TLDR
Since the beginning of 2026, investor sentiment has turned cautious. The latest data from platforms such as Kalshi and Polymarket reveal that the possibility of seeing Bitcoin reach $100,000 in the short term is extremely low, with odds oscillating between 6% and 7% for the remainder of January.
This lack of bullish conviction comes amid a landscape of macroeconomic uncertainty and an absence of immediate catalysts. Although the pioneer cryptocurrency reached a yearly high of $97,900 on January 14, the price continues to struggle to maintain the momentum necessary to break the six-figure psychological barrier.
Furthermore, analysts are concerned that the derivatives market is pricing in more pessimistic scenarios. For instance, a majority of bettors on Polymarket give a 65% probability that the asset will drop toward the $80,000 range before seeing any significant recovery toward the end of the semester.

Large corporate treasuries are also commanding the sector’s full attention, especially MicroStrategy. According to traders, there is a 75% probability that the Bitcoin price will fall below the average acquisition cost of the company led by Michael Saylor, which currently stands at $75,979.

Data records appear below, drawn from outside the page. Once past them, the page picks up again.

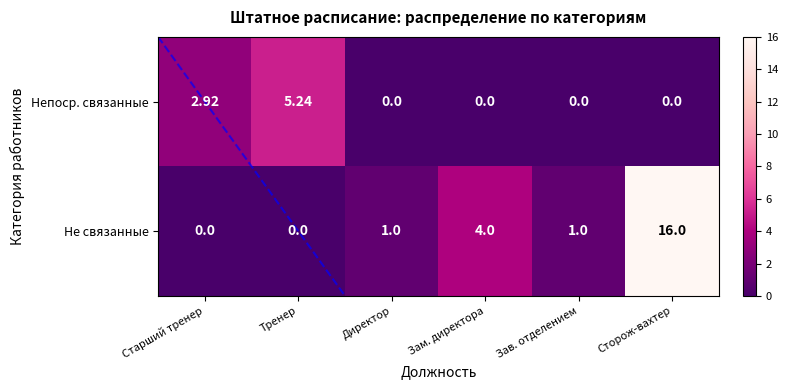

At how many categories does at least one series exceed 6?

1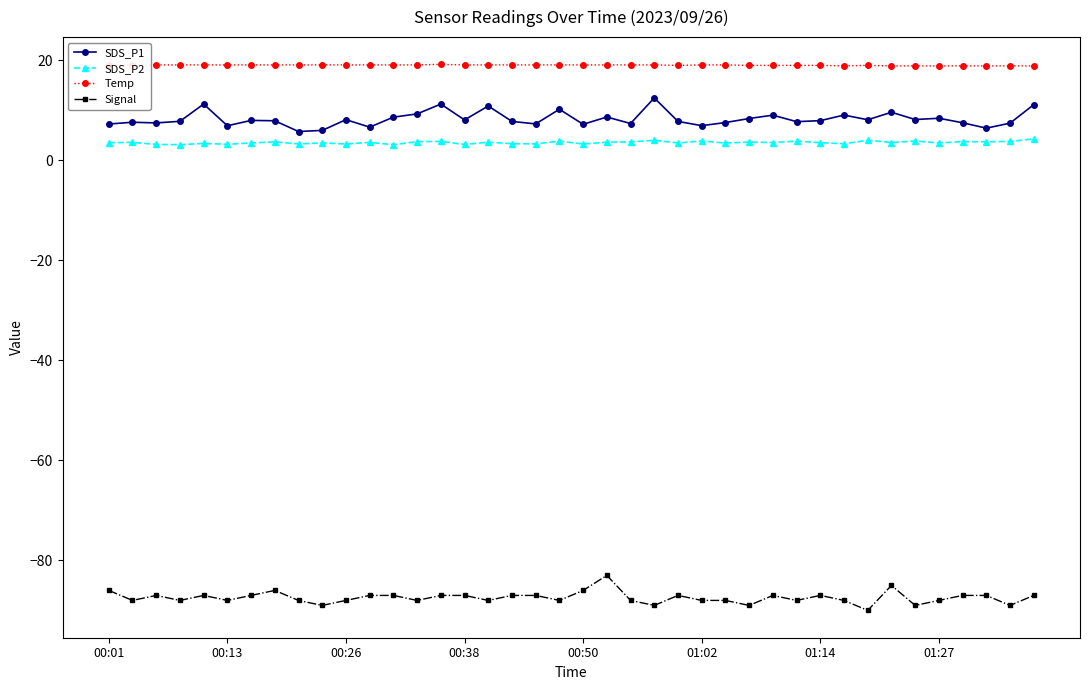

What is the sum of all Temp values?

761.9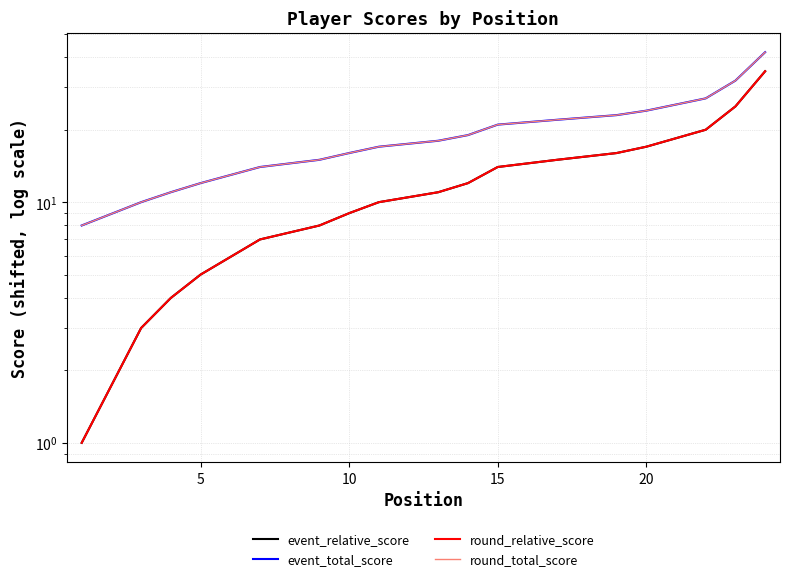

Does the chart display data point markers on the line(s)?

No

However, despite the expected volatility, institutional commitment remains steadfast. Bets suggest an 84% probability that MicroStrategy will continue increasing its reserves to exceed 800,000 BTC by the end of December, acting as a pillar of constant accumulation.
In summary, although the goal of seeing Bitcoin reach $100,000 in the short term seems to be fading from the immediate calendar, the ecosystem is preparing for a rebalancing phase. Investors should monitor whether the $70,000 support level withstands selling pressure before a new cycle of price discovery begins.